Summer of 85のよかのネタバレレビュー・内容・結末

Summer of 85(2020年製作の映画)
5.0

このレビューはネタバレを含みます

真夏の海の水面の反射を直視出来ずに薄目で眺めるような、そんな印象の映画。
少年と青春の輝きや鮮やかさ、愛おしさがあり、余りにも眩しくて美しいのに、その美しさが苦しくて直視出来なかった。
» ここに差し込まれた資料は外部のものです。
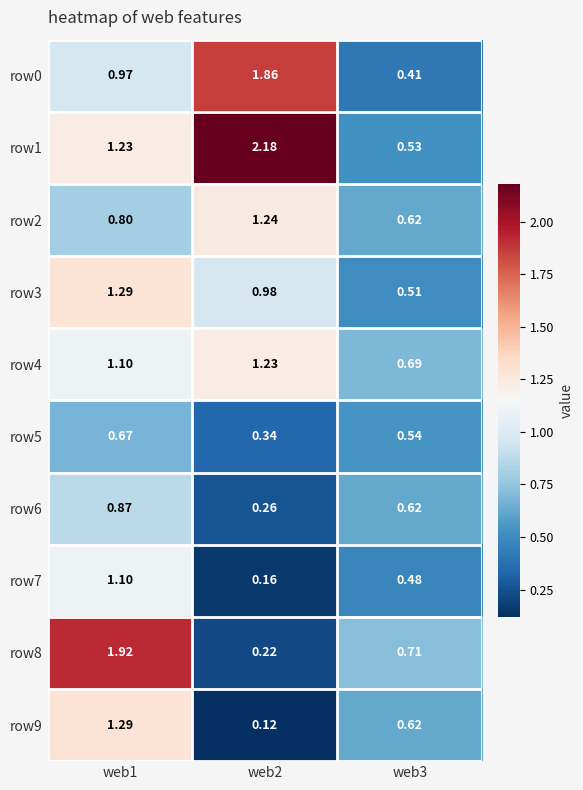

Is the value of row5 at web1 greater than the value of row2 at web1?

No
まだ何者でもない少年アレックスの心情が、徹底的な一人称視点とフィルムの鮮やかな映像で描かれていた。
神々しいまでに美しいダヴィドと、終始寄り添うアレックスの未熟で可憐な笑顔。美しいはずのスクリーンには終始、不穏な影が潜む。
夢のように美しい青年に溺れたアレックスが彼に己の理想像を期待してしまうのは必然のように思えるし、実際私たちもその感覚に心当たりがあるはず。

美しくも苦々しい恋の果てに突然訪れる死。
全てを受け止めきれず、けど理解しようと必死になるアレックスの葛藤。アレックスの言葉にならない数々の衝動は徹底的な一人称視点の映像が物語り、自分自身の10代の感覚も呼び起こしてくれた。
手記という形で必死に自身と格闘する彼を見て、書くということは何と難しい事なのかと思った。結局こうして言語に表せることなんて思いのうちの数割にも満たなくて、何かを伝えるということの崇高さと儚さが身に染みた。
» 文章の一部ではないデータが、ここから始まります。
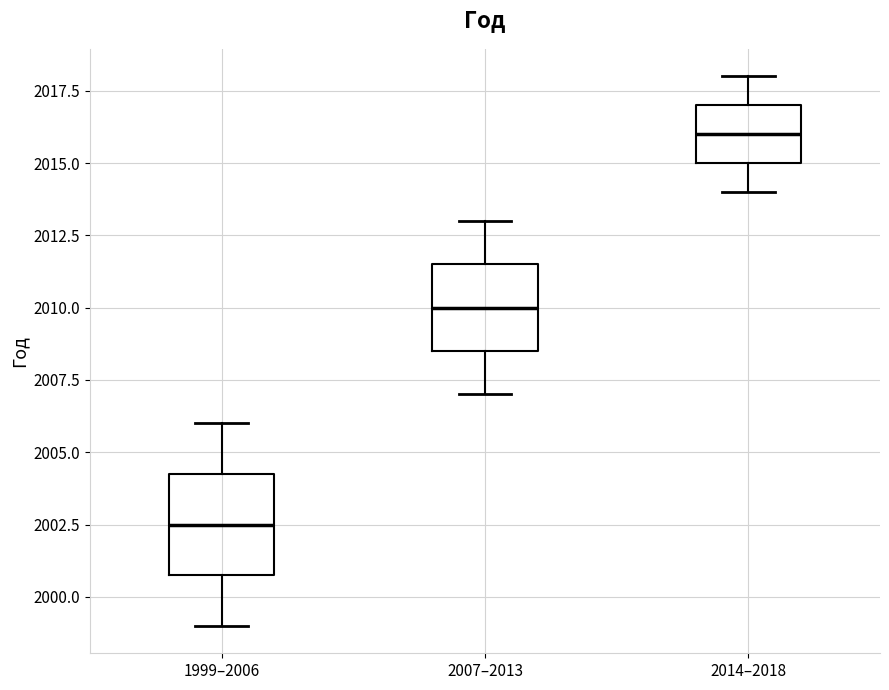

Which box's median line is the lowest?

1999–2006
語られていることは全てではなくて、ダヴィドの感情や行動の動機、死についての真実が明かされることもなく、約束の意味すら分からずじまい。結局ただ彼らがそこに在ったことが紛れもない事実であり、彼らの過ごした6週間の夏も、意味も分からず交わした約束も、変わりようがなくただ存在していた。それだけが真実なんだなと思った。
どれだけ美しかろうと、過ぎ去った過去に何かを求めるのではなく、過去は過去として先に進むしかないのだと、優しく諭されたような気がして涙が出た。

運命を、自分をどこかに連れ出してくれる人を、人生の答えを恋愛に求める未熟さ。
そんな人間はどこにもおらず、結局のところ人は孤独であるので、自分は自分になるしかないのだということ。
他人に何かを求めるのではなく、揺るぎない自己を確立することが愛であるというあまりに苦々しい事実が胸に痛い。
成長は痛みの伴う諦めの連続であるなと感じたし、慣れたはずのその痛みが美しい映像によってあまりに鮮明に蘇るものだから、やっぱり涙が止まらないのでした。